__Instructions__
• a. Rewrite the passage on architectural registration from "Australia, the USA, Canada, Hong" up to and including "in most jurisdictions.", renaming "visiting expert panel" as "panel of external reviewers".
• b. According to the passage on architectural registration, how many American jurisdictions accept the existing mutual recognition agreement between the USA and Canada?
• c. Decide whether each statement agrees with the passage on architectural registration, answering yes or no and quoting the words that settle it: (i) In Canada, the practice of architecture is reserved, not only the title. (ii) Singapore publishes education standards. (iii) In Singapore, university architecture programs are accredited through review by a visiting expert panel.

__Supplied text__
BEGIN
The partners benchmarked in this project (USA, Canada, NZ, Hong Kong, Singapore) all have architectural education and registration systems that are broadly comparable with Australia. In all jurisdictions the title ‘architect’ is reserved in statute to those registered with a professional registering body. In Canada, the USA and Singapore, the practice of architecture is also reserved. The overall standard for registration in all six jurisdictions benchmarked is also closely aligned at five years of accredited full time university study (or accepted alternative); between two and three years of professional experience; and sitting of a professional examination.

In Australia, the USA and Canada each federal territory maintains its own registering body, however the standards for registration and professional examination requirements are set on a national basis. Nonetheless, there are differences among the territories in all three cases that can be significant for individual candidates (e.g. some US states require an accredited architectural degree for registration while others offer alternative pathways). Federal differences can also affect mutual recognition: the existing mutual recognition agreement between the USA and Canada is only accepted by 40 of the 54 American jurisdictions.

All the partners benchmarked specify professional standards required for architectural registration in a published document, however only Australia unifies the standards for university study, graduate development and professional examination in a single format called the National Competency Standard for Architects (also used by NZ in companion with legislated minimum standards). The USA and Canada specify standards for each stage in three documents that are not necessarily ‘owned’ by the same body. Singapore and Hong Kong each publish a document covering graduate development and professional examination but only Hong Kong publishes education standards.


University education

Australia, the USA, Canada, Hong Kong and NZ publish a detailed procedure for the accrediting of university architecture programs based on review by a visiting expert panel. In Singapore, where there is a smaller higher education sector, programs are individually named in statute. A five year minimum period for study is standard but with some variations in the degree structure. For example, some jurisdictions accredit just the second stage masters qualification, some accredit bachelors and masters stages and in the USA the 5 year single stage Bachelor of Architecture remains common. Six year study programs (i.e. four year bachelor plus two year masters) are also an option in most jurisdictions.
END
__Provided records__
BEGIN
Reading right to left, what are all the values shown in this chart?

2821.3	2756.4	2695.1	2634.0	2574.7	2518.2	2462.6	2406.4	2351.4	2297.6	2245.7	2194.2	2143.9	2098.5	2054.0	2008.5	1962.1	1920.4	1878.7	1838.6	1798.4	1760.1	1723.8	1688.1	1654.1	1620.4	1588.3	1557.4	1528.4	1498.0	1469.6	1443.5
END
BEGIN
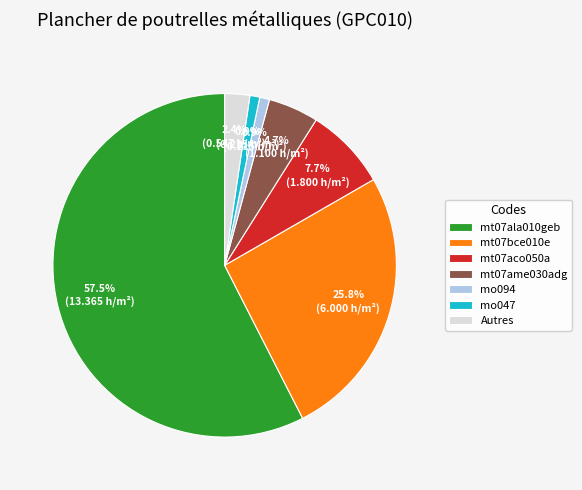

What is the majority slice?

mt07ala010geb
END
__Answer list__
• a.
Australia, the USA, Canada, Hong Kong and NZ publish a detailed procedure for the accrediting of university architecture programs based on review by a panel of external reviewers. In Singapore, where there is a smaller higher education sector, programs are individually named in statute. A five year minimum period for study is standard but with some variations in the degree structure. For example, some jurisdictions accredit just the second stage masters qualification, some accredit bachelors and masters stages and in the USA the 5 year single stage Bachelor of Architecture remains common. Six year study programs (i.e. four year bachelor plus two year masters) are also an option in most jurisdictions.

• b. 40 of the 54 American jurisdictions.

• c.
(i) Yes: "In Canada, the USA and Singapore, the practice of architecture is also reserved."
(ii) No: "Singapore and Hong Kong each publish a document covering graduate development and professional examination but only Hong Kong publishes education standards."
(iii) No: "In Singapore, where there is a smaller higher education sector, programs are individually named in statute."